Regarding the length of stay in the ICU, we also found that patients cared for at undesignated ICU beds had longer stays in the ICU. Other factors predictive of longer stay were tracheostomy, steroids, and ECMO, for obvious reasons. Secondary bacterial infection was associated with a shorter length of stay because they had higher mortality and may have died early in the course of illness. Similar results have been documented by others [12]. Schwebel et al. [3] documented that intrahospital transfers increase the LOSICU. However, their study was of non-COVID-19 patients. Ng et al. [9] documented that patients with end stage kidney disease (ESKD) have increased odds of having more than 7 days of LOSICU compared to those without ESKD.
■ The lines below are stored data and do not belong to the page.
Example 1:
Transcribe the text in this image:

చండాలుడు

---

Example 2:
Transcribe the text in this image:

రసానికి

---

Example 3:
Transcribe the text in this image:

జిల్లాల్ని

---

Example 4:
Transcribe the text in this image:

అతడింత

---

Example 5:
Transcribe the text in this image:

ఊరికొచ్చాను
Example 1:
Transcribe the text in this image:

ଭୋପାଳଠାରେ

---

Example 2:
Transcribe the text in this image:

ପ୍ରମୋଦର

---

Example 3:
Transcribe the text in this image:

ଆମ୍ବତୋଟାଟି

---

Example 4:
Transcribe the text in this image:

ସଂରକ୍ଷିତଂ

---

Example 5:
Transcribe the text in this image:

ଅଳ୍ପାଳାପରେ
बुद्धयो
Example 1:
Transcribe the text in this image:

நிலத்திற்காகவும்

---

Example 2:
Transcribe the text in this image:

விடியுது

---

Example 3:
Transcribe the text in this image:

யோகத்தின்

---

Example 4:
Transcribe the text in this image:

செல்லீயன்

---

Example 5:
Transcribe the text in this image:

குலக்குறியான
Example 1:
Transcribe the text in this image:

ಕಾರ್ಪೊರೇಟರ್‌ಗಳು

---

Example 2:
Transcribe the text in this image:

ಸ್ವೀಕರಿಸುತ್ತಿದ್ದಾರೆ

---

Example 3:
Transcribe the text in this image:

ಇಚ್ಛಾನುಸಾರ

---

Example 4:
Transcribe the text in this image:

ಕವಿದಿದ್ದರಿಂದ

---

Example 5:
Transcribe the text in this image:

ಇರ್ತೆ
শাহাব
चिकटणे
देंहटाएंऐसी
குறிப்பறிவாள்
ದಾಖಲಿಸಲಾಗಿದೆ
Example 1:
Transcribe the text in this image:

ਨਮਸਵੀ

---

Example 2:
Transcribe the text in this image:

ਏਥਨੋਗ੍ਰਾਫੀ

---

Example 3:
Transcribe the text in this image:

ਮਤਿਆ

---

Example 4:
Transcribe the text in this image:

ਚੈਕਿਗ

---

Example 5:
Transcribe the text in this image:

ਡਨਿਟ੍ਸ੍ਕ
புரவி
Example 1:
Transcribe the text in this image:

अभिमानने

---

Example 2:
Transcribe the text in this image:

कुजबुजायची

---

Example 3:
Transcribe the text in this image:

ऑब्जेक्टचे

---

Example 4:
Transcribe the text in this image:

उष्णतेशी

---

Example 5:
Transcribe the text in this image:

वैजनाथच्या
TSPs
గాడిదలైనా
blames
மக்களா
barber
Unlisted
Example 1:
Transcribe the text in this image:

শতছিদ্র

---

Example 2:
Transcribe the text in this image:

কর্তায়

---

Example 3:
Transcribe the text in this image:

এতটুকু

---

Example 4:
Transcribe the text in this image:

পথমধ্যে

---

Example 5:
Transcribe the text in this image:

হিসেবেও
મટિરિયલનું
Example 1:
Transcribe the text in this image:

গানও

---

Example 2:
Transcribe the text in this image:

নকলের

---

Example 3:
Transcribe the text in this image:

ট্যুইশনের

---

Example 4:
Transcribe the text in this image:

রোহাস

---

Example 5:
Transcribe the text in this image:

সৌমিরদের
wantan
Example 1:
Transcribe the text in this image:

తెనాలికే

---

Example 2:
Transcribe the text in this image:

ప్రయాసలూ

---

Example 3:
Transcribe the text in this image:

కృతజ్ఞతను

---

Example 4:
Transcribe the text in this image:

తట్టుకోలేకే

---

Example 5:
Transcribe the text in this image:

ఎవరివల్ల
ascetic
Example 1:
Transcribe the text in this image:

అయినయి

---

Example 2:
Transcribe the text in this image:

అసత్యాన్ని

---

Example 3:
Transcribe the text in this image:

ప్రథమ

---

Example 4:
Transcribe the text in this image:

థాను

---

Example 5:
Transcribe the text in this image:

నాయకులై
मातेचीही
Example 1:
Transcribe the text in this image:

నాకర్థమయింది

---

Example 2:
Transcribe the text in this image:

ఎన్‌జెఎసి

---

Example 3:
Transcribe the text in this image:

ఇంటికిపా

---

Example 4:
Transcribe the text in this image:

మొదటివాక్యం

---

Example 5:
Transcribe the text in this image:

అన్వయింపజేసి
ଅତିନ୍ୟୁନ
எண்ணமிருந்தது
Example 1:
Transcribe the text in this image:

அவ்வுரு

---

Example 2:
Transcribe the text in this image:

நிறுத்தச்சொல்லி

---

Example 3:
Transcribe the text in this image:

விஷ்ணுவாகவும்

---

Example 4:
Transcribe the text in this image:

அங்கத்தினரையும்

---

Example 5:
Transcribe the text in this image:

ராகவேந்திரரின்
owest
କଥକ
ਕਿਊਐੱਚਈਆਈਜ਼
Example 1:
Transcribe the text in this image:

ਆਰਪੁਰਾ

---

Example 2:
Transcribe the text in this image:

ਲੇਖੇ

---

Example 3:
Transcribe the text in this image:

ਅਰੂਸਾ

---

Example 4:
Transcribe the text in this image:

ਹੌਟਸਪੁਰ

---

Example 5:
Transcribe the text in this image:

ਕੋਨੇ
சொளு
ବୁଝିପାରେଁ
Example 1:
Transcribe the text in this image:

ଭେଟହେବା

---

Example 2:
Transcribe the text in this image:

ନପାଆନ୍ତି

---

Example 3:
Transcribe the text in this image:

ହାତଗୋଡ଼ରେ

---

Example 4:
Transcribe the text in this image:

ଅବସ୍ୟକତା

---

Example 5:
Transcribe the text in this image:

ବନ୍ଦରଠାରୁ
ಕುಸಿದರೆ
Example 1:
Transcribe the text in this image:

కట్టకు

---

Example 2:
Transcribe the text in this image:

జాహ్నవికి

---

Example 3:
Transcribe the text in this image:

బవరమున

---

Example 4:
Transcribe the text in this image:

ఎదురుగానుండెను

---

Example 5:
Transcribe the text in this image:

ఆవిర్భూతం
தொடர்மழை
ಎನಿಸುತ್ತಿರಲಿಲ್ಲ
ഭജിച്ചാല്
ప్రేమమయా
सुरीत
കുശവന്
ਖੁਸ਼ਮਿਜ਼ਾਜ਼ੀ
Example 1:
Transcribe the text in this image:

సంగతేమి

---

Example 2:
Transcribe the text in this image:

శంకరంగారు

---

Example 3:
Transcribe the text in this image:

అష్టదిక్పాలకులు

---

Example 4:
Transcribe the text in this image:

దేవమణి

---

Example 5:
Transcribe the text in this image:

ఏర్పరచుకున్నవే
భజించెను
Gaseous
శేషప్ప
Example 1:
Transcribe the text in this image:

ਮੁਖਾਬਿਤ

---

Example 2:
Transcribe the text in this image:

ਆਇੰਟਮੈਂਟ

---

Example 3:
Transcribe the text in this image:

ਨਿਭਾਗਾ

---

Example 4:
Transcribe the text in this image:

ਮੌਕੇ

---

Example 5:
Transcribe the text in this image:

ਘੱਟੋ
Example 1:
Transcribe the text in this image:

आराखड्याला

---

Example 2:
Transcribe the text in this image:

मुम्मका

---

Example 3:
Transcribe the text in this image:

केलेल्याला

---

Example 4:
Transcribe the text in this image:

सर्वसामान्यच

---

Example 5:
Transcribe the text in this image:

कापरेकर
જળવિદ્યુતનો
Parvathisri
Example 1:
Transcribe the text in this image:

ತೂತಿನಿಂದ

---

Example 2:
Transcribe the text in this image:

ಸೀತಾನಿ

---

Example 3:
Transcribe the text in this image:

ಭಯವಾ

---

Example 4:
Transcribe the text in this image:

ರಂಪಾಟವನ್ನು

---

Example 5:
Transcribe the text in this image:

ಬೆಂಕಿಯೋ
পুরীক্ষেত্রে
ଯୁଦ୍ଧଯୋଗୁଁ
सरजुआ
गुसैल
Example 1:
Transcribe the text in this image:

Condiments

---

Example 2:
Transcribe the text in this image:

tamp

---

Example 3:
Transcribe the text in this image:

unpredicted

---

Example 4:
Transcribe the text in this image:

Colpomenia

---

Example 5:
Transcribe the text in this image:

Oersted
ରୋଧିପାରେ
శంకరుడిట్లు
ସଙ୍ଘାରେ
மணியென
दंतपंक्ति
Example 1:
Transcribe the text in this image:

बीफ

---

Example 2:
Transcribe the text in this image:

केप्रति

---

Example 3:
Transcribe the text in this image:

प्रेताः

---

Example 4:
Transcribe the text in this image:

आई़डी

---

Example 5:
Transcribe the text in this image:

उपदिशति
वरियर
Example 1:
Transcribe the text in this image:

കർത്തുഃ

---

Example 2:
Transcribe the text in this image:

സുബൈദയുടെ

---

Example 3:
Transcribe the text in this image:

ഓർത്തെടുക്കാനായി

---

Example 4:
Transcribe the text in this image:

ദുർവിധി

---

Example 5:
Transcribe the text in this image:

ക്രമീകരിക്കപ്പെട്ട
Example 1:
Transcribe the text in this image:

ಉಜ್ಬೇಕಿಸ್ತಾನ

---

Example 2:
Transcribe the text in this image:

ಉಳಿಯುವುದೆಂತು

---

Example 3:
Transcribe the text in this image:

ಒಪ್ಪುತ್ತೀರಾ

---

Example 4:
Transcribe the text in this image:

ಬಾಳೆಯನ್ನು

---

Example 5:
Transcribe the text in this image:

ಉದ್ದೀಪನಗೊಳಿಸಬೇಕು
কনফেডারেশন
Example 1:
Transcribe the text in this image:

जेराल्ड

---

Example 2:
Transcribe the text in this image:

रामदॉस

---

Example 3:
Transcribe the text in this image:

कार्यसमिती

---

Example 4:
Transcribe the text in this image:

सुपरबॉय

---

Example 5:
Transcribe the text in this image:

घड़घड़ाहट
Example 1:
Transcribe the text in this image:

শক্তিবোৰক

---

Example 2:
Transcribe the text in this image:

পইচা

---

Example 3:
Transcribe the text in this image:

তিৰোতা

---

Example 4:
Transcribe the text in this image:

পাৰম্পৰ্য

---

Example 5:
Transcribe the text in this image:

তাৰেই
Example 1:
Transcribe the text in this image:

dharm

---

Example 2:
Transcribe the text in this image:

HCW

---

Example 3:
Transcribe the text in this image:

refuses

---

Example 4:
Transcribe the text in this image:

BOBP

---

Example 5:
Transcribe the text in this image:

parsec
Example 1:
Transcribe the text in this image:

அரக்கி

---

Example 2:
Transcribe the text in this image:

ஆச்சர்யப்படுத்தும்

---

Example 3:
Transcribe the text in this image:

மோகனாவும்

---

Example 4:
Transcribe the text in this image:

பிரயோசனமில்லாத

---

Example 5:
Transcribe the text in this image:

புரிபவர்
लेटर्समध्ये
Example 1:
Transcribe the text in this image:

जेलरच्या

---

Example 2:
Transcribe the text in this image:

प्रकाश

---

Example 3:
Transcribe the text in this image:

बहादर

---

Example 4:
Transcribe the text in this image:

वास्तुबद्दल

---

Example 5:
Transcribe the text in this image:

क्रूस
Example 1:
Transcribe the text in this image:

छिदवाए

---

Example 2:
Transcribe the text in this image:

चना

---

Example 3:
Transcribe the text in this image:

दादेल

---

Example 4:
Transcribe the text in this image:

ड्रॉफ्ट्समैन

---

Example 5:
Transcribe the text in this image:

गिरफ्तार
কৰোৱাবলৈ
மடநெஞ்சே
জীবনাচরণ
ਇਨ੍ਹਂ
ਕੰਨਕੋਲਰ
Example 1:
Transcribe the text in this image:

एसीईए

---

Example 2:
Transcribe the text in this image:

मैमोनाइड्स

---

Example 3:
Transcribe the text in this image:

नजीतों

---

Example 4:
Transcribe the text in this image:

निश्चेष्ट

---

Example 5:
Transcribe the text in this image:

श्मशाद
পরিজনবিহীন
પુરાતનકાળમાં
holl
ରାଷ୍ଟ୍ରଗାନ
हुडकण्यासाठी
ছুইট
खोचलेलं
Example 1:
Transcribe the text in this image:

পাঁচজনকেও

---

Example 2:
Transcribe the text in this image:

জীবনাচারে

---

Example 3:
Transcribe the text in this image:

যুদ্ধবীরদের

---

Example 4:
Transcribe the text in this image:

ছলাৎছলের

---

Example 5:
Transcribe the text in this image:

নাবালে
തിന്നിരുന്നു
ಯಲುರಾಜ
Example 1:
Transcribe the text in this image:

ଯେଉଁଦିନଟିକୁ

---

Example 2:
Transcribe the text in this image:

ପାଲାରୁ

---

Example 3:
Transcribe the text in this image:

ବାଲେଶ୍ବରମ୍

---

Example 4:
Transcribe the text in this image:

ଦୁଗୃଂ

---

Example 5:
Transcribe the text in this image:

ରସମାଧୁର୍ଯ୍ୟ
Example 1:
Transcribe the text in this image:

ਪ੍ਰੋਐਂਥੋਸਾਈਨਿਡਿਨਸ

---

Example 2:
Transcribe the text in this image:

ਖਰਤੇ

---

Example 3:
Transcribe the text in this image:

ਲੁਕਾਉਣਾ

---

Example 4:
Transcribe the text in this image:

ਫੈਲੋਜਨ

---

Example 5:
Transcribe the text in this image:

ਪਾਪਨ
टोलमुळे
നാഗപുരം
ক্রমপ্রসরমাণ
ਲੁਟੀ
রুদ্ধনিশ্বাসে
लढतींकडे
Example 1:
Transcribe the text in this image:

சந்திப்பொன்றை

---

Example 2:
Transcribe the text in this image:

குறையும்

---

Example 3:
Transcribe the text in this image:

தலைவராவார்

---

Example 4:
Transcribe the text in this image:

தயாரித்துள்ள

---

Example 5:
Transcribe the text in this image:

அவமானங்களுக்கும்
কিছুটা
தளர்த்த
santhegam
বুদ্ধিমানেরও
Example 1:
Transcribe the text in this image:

We identified the following limitations of our study: it was a single-centre, retrospective study with a small sample size, and the population was predominantly young males. Therefore, the findings of our study may not be applicable to other communities. We did not record the composition of complications (loss of PEEP, displacement of endotracheal or chest tube, etc.) that might have helped us to understand this process. This is the question we are presently studying in an ongoing study. We also did not record details of isolated pathogens that could affect the outcome. Similarly, details of the strategy of mechanical ventilation were not recorded. Finally, we did not record the nurse-to-patient ratio for either clinical setting. Nonetheless, this was the first step to document and reassure that extra transfers and care outside designated ICU areas do not adversely affect the clinical outcome.